### To do
• 1. Answer from the passage on Germany's aims in 1914:
(a) Which nation does it say had the highest economic growth of the major European nations in 1914?
(b) In what area was France's economic growth better than Germany's?
(c) Which two countries had to be destroyed for Germany to control the coast of Europe?
• 2. Repeat word for word the part of the passage on Germany's aims in 1914 from "But Germany (or" up to and including "was in Germany.".

But Germany (or rather the German elite) did intend to destroy Russia.
This is because, contrary to Max Hastings, Germany did NOT have the highest economic growth of the major European nations in 1914 – RUSSIA did.
Russia was no threat to Germany in 1914 (indeed the Russian attack launched after the German attack on France, was basically mass suicide – the Russians flung themselves at the Germans in a desperate effort to distract the attention of the Germans from winning in the West, the Russian distraction effort was successful but only at terrible cost) – but it was thought that Russia would become a threat to Germany in the long term.
Therefore an excuse to destroy Russia (the old Russia) had to be found.
France was also a long term threat (not a threat in 1914) as economic growth in the “new industries” (again contrary to Max Hastings) was better in France than it was in Germany.
To control the coast of Europe (and the resources of Europe) in order to proceed with the next stage of Imperial Germany’s “Geopolitics” plan for the destruction of Britain (and the domination of the World) both France and Russia had to be destroyed.
1914 seemed to provide the opportunity to do this.
And the German plan almost worked.

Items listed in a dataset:
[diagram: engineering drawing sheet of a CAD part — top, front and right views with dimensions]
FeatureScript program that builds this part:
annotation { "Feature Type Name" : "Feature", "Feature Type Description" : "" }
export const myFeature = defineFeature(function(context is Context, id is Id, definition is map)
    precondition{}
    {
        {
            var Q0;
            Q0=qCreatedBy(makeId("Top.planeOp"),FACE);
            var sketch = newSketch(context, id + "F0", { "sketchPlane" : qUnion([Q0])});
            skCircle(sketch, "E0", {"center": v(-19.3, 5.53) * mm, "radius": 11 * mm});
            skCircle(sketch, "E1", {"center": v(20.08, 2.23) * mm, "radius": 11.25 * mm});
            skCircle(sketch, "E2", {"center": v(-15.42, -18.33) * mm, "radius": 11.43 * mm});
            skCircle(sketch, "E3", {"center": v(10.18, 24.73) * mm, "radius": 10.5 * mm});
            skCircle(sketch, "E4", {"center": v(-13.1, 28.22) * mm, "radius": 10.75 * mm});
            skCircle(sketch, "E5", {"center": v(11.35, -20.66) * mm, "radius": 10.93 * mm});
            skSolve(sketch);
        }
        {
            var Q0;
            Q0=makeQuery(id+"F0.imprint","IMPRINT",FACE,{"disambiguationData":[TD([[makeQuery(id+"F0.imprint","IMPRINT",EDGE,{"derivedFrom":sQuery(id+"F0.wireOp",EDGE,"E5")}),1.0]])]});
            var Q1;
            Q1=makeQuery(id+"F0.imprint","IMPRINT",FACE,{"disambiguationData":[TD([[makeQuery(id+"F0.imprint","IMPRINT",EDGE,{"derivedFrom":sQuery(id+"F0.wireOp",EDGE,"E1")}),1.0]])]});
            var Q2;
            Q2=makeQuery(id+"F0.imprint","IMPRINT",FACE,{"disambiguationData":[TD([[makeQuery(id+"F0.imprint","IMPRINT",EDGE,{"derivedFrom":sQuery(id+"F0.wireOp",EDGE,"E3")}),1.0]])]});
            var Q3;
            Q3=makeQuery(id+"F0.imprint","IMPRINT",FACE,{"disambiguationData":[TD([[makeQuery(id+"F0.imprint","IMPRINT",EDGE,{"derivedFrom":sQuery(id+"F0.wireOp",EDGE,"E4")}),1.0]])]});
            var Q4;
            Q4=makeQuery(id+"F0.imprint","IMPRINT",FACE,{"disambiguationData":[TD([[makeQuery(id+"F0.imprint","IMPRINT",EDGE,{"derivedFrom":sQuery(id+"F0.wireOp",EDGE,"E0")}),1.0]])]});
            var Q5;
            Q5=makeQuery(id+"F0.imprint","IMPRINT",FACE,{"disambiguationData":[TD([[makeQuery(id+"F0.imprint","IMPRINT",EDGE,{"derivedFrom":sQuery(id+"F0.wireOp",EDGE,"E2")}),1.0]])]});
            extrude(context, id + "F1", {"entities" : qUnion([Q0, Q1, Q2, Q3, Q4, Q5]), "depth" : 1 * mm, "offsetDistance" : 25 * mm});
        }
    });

### Responses by task
• 1.
(a) Russia
(b) The "new industries"
(c) France and Russia

• 2.
But Germany (or rather the German elite) did intend to destroy Russia.
This is because, contrary to Max Hastings, Germany did NOT have the highest economic growth of the major European nations in 1914 – RUSSIA did.
Russia was no threat to Germany in 1914 (indeed the Russian attack launched after the German attack on France, was basically mass suicide – the Russians flung themselves at the Germans in a desperate effort to distract the attention of the Germans from winning in the West, the Russian distraction effort was successful but only at terrible cost) – but it was thought that Russia would become a threat to Germany in the long term.
Therefore an excuse to destroy Russia (the old Russia) had to be found.
France was also a long term threat (not a threat in 1914) as economic growth in the “new industries” (again contrary to Max Hastings) was better in France than it was in Germany.